─── Information

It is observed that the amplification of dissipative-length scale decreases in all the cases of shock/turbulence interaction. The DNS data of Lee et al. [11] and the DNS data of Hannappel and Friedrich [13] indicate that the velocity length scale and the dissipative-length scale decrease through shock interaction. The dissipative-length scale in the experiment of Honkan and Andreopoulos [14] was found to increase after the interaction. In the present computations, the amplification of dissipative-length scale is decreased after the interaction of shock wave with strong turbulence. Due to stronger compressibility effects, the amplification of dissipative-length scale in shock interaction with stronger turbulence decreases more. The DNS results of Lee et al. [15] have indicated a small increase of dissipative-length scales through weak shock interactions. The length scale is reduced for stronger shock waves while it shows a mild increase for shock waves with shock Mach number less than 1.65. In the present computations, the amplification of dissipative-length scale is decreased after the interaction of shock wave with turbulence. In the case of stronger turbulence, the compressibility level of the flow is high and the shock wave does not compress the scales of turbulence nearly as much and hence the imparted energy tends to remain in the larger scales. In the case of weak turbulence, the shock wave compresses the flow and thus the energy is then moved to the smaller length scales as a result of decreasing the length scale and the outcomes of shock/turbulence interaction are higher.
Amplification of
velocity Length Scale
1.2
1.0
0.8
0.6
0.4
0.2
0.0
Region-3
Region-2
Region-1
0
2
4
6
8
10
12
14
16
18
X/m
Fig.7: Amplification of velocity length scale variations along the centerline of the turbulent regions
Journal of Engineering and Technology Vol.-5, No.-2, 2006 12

──────
─── Information

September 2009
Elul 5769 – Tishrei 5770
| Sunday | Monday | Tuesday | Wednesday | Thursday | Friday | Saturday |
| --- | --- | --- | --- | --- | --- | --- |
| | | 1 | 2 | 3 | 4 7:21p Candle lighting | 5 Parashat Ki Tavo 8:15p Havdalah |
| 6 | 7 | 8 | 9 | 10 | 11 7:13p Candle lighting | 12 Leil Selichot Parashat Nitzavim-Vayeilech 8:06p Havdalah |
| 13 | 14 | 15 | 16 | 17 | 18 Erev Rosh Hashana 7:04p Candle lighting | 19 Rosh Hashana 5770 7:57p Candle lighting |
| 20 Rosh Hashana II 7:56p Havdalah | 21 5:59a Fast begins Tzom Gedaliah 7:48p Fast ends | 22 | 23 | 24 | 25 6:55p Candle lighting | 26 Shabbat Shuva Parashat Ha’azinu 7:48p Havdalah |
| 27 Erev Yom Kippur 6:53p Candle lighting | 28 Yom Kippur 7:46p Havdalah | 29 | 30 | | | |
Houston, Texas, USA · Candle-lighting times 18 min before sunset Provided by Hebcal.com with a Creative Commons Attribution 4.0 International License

──────

__What this task involves__:
Some of the data mentions "Erev". Copy every line where it does.

__Response box__:
| 13 | 14 | 15 | 16 | 17 | 18 Erev Rosh Hashana 7:04p Candle lighting | 19 Rosh Hashana 5770 7:57p Candle lighting |
| 27 Erev Yom Kippur 6:53p Candle lighting | 28 Yom Kippur 7:46p Havdalah | 29 | 30 | | | |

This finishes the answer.